# Data to examine:

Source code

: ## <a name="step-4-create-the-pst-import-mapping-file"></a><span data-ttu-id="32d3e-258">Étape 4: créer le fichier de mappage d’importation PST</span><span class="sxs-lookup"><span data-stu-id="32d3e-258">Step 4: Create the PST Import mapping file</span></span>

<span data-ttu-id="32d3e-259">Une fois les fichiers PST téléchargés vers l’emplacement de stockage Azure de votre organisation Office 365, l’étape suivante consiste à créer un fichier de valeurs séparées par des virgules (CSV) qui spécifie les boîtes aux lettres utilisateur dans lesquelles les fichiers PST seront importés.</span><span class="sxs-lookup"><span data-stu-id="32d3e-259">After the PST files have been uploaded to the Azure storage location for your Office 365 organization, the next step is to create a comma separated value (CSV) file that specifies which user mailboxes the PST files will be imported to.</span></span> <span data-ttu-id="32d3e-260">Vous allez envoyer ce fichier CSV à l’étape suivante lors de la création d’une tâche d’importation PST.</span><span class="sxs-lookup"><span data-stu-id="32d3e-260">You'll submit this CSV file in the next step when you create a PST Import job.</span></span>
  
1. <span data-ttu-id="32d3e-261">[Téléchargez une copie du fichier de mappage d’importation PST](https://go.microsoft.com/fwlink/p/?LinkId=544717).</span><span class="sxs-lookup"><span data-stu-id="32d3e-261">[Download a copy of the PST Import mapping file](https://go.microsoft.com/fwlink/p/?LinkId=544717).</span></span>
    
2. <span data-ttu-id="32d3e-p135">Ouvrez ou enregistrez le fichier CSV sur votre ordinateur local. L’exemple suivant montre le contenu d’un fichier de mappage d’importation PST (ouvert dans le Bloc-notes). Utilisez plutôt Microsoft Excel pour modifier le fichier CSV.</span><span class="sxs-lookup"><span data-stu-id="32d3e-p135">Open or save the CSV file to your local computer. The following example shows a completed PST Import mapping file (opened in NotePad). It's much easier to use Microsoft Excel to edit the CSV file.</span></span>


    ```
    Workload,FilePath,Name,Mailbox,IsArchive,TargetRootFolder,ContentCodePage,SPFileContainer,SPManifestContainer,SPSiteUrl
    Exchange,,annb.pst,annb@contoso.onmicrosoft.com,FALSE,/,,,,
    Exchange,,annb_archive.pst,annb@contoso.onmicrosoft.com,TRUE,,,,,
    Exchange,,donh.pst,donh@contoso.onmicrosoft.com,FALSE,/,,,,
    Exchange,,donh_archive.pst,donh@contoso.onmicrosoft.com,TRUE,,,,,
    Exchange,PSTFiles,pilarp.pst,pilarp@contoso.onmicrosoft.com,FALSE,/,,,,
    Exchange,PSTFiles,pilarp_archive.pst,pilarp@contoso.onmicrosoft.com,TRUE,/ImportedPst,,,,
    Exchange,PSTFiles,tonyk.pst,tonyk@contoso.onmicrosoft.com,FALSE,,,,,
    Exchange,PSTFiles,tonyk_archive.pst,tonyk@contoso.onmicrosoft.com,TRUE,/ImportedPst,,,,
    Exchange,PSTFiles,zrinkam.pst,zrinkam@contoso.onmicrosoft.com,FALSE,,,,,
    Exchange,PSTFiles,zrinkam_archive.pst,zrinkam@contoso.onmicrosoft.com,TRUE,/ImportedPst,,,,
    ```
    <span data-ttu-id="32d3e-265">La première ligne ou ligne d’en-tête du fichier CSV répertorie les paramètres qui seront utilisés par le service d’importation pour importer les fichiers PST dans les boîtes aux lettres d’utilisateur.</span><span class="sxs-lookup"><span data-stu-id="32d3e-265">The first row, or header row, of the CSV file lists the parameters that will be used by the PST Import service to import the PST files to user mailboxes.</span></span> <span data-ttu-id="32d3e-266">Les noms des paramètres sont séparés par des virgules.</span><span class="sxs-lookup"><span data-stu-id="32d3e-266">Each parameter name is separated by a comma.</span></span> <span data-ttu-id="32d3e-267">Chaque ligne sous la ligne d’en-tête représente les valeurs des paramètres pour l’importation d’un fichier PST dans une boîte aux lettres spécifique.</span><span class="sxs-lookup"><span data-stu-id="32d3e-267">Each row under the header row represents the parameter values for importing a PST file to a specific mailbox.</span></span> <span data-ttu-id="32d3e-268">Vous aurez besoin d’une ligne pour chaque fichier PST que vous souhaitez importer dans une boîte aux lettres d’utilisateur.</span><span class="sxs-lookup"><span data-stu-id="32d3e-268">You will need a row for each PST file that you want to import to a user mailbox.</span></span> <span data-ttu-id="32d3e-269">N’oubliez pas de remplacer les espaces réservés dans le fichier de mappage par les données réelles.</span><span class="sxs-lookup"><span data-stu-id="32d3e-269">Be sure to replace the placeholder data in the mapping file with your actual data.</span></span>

# Task objective:
Scan the records for lines that hold "annb", and reproduce each one you find.

# Solution for this task:
    Exchange,,annb.pst,annb@contoso.onmicrosoft.com,FALSE,/,,,,
    Exchange,,annb_archive.pst,annb@contoso.onmicrosoft.com,TRUE,,,,,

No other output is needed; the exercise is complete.